Mais elle ne put éviter ma caresse; nos lèvres se scellèrent en un baiser délicieux.
Tout près, avec un air de nous narguer, une chouette ulula sans fin. Nous repartîmes à pas plus vifs, troublés de cette première manifestation d'amour et péniblement impressionnés par les cris de mauvais augure de l'oiseau nocturne.
La bruine s'était remise à tomber, dense et froide. Elle humectait la cape de bure de ma compagne; elle dégoulinait sur ma grosse blouse de cotonnade; et sur nos mains unies, chaudes de fièvre, elle mettait son contact glacé…
Il faisait tellement noir que nous eûmes de la peine à trouver l'échalier pour franchir la bouchure, à l'extrémité du champ. Je le passai le premier, et, dans le pré en contre-bas où il donnait accès, je reçus Thérèse dans mes bras, à proximité du pieu crochu qui servait d'échelon pour monter ou descendre. Je pensais m'autoriser de ce service pour une nouvelle étreinte, mais elle se dégagea si vite que je n'eus même pas le temps de l'embrasser. Tout au long du pré humide, nous allâmes très sagement, presque silencieusement.
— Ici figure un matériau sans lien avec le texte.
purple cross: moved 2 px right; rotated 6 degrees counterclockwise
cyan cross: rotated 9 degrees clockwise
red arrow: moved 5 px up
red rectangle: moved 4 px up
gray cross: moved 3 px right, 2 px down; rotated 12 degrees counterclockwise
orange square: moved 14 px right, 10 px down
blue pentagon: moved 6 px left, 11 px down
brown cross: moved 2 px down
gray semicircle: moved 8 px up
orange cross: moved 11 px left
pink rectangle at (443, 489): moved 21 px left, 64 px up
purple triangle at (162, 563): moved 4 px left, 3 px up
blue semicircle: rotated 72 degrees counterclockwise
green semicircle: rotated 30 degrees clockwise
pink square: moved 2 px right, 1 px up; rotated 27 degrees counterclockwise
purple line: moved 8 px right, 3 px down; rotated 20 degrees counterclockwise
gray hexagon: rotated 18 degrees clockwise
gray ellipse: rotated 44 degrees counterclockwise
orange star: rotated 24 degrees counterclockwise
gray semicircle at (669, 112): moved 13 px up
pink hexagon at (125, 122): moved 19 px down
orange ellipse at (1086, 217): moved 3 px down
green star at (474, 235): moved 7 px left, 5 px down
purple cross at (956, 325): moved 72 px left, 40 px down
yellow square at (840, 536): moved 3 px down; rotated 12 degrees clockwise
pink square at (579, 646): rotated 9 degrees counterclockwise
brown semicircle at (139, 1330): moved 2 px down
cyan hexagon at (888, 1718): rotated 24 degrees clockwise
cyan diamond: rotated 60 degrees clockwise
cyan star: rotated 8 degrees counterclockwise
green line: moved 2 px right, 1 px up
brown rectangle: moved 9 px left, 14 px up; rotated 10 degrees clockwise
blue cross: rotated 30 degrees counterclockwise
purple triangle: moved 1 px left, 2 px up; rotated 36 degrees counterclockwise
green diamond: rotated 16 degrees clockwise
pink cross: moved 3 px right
Un bout de mauvais chemin ensuite où il nous fallut passer à la file sur une rangée de grosses pierres assez éloignées l'une de l'autre. Je voulus aller le premier—malgré que le sentier ne me fût guère familier. Mais je manquai l'une des pierres et plongeai dans la patouille jusqu'à mi-jambe. Je me tirai de là tout penaud, le pantalon cuirassé, ruisselant, la jambe transie—cependant que ma compagne, sans souci des flaques qui l'avaient éclaboussée, riait de l'aventure.
Dans la cour, nous nous rapprochâmes bien entendu. Je la pressai tout contre moi en une étreinte passionnée et lui pris, sans qu'elle s'en fâchât, un long baiser d'amant.
Je regagnai, fiévreux, le Garibier. Une exubérance de vie me soulevait. Par cette nuit d'hiver sombre, venteuse et pluvieuse, j'avais du ciel bleu plein le cœur…
Thérèse fut donc dorénavant ma bonne amie attitrée. Je n'eus pas crainte d'afficher mes préférences pour elle aux autres veillées de cet hiver-là, aux vijons de l'été suivant, non plus qu'au bal de l'auberge Vassenat, les jours de fête. J'allais même la trouver dans les pâtures, les dimanches où il n'y avait pas prétexte à rassemblement, et nous passions de longues heures seul à seule, au long des grosses bouchures parfumées et discrètes, complices des amoureux. Nos relations se bornèrent pourtant à des mignardises innocentes, aux baisers et effusions de lèvres du premier soir. Jeunes et naïfs tous deux, la timidité, la pudeur, la crainte des suites nous empêchèrent d'aller jusqu'à la consommation de l'amour. J'avais d'ailleurs l'intention bien arrêtée d'en faire ma femme.